On the Impact of Floating Car Data and Data Fusion on the Prediction of the Traffic Density, Flow and Speed Using an Error Recurrent Convolutional Neural Network

• Main Authors: Jesus Mena-Oreja, Javier Gozalvez
• Format: Article
• Language: English
• Published: IEEE 2021-01-01
• Series: IEEE Access
• Subjects: Traffic prediction; floating car data; connected vehicle; induction loops; data fusion; neural networks
• Online Access: https://ieeexplore.ieee.org/document/9548099/

Traffic prediction helps mitigate the impact of traffic congestion. The accuracy of traffic predictions depends on the availability of the data used for the prediction as well as the prediction model. Data from fixed traffic detectors is only available at certain locations. On the other hand, connected vehicles can provide Floating Car Data (FCD) at any location and time.
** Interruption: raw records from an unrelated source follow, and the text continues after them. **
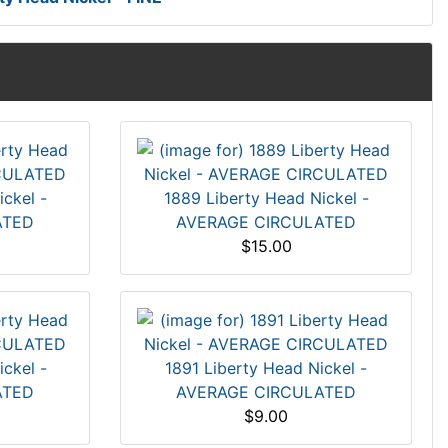
ckel -
1889 Liberty Head Nickel -
ATED
AVERAGE CIRCULATED
$15.00
ckel -
1891 Liberty Head Nickel -
ATED
AVERAGE CIRCULATED
$9.00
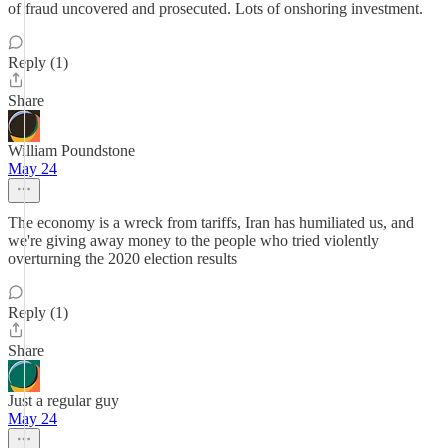
of fraud uncovered and prosecuted. Lots of onshoring investment.
Reply (1)
Share
William Poundstone
May 24
The economy is a wreck from tariffs, Iran has humiliated us, and
we're giving away money to the people who tried violently
overturning the 2020 election results
Reply (1)
Share
Just a regular guy
May 24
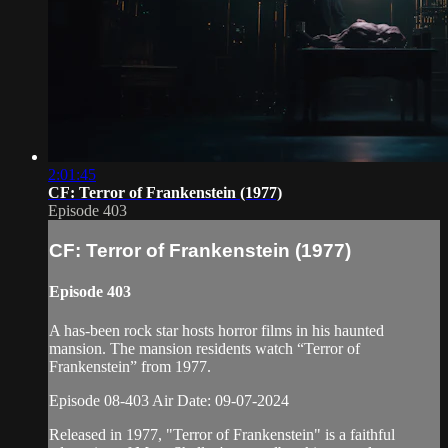
2:01:45
CF: Terror of Frankenstein (1977)
Episode 403
CF: Terror of Frankenstein (1977)
Episode 403
A has-been rock star hosts horror films in his haunted
mansion. The mansion residents watch “Terror of
Frankenstein” from 1977.
Episode 08-403 Air Date: 09-07-2024
Released in 1977, "Terror of Frankenstein" is a faithful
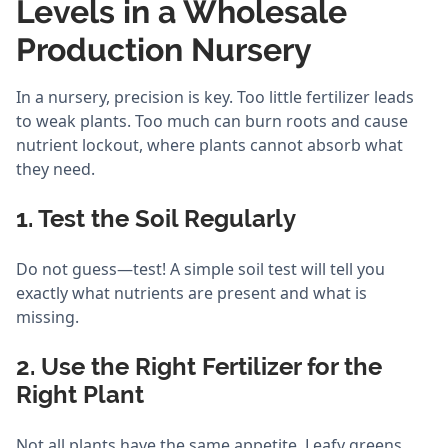
Levels in a Wholesale
Production Nursery
In a nursery, precision is key. Too little fertilizer leads
to weak plants. Too much can burn roots and cause
nutrient lockout, where plants cannot absorb what
they need.
1. Test the Soil Regularly
Do not guess—test! A simple soil test will tell you
exactly what nutrients are present and what is
missing.
2. Use the Right Fertilizer for the
Right Plant
Not all plants have the same appetite. Leafy greens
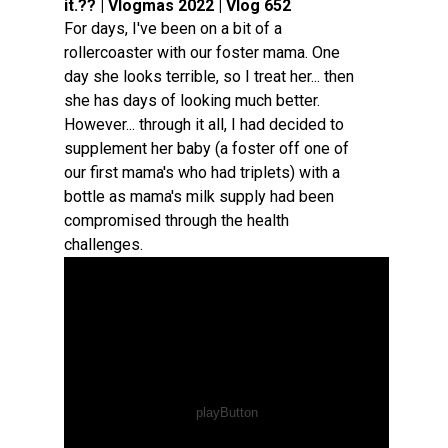
it.?? | Vlogmas 2022 | Vlog 652
For days, I've been on a bit of a
rollercoaster with our foster mama. One
day she looks terrible, so I treat her... then
she has days of looking much better.
However... through it all, I had decided to
supplement her baby (a foster off one of
our first mama's who had triplets) with a
bottle as mama's milk supply had been
compromised through the health
challenges.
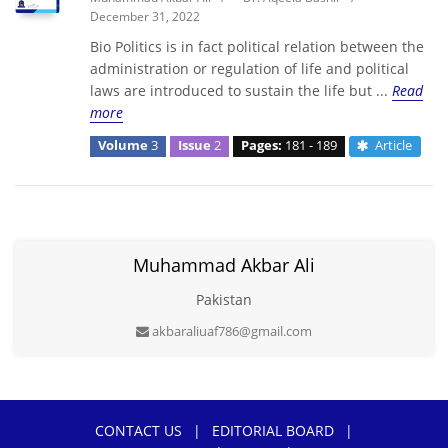
December 31, 2022
Bio Politics is in fact political relation between the
administration or regulation of life and political
laws are introduced to sustain the life but ...
Read
more
Volume
3
Issue
2
Pages:
181 - 189
Article
Muhammad Akbar Ali
Pakistan
akbaraliuaf786@gmail.com
CONTACT US
|
EDITORIAL BOARD
|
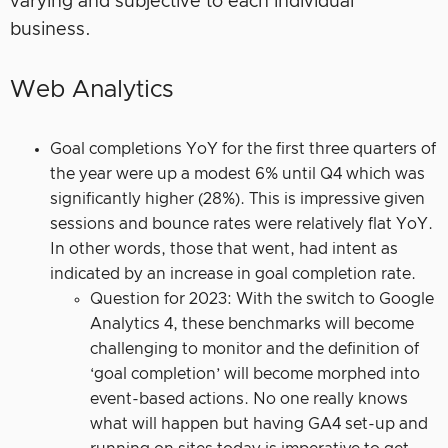
varying and subjective to each individual
business.
Web Analytics
Goal completions YoY for the first three quarters of
the year were up a modest 6% until Q4 which was
significantly higher (28%). This is impressive given
sessions and bounce rates were relatively flat YoY.
In other words, those that went, had intent as
indicated by an increase in goal completion rate.
Question for 2023: With the switch to Google
Analytics 4, these benchmarks will become
challenging to monitor and the definition of
‘goal completion’ will become morphed into
event-based actions. No one really knows
what will happen but having GA4 set-up and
However, FCD may not be available at all vehicles, and this can impact predictions since the FCD may not reflect the state of all traffic. This impact is larger when predicting traffic density or flow, and existing studies generally use FCD to predict traffic speed or travel time only. This study proposes a traffic prediction model that can accurately predict the three fundamental traffic variables (traffic density, flow, and speed) using FCD and an error recurrent convolutional neural network that takes as input the three variables. These are estimated using FCD and data from induction loops. These estimates depend on the penetration rate of FCD, so we propose a method to locally and dynamically estimate this penetration rate. This method improves the estimation of the traffic variables, and hence their prediction. The proposed model is used to analyze the impact of the FCD penetration rate on the prediction of the traffic variables. We show how our proposal reduces the amount of FCD needed to improve the prediction obtained with data from traffic detectors. We show that our proposal only requires FCD from 4% of the vehicles to improve the prediction accuracy achieved with traffic detectors. Augmenting this percentage increases the accuracy of our model for the three traffic variables. However, we also show that our prediction model reduces the FCD sample size (or FCD penetration rate) needed to achieve prediction accuracy levels close to that obtained if all vehicles provided FCD.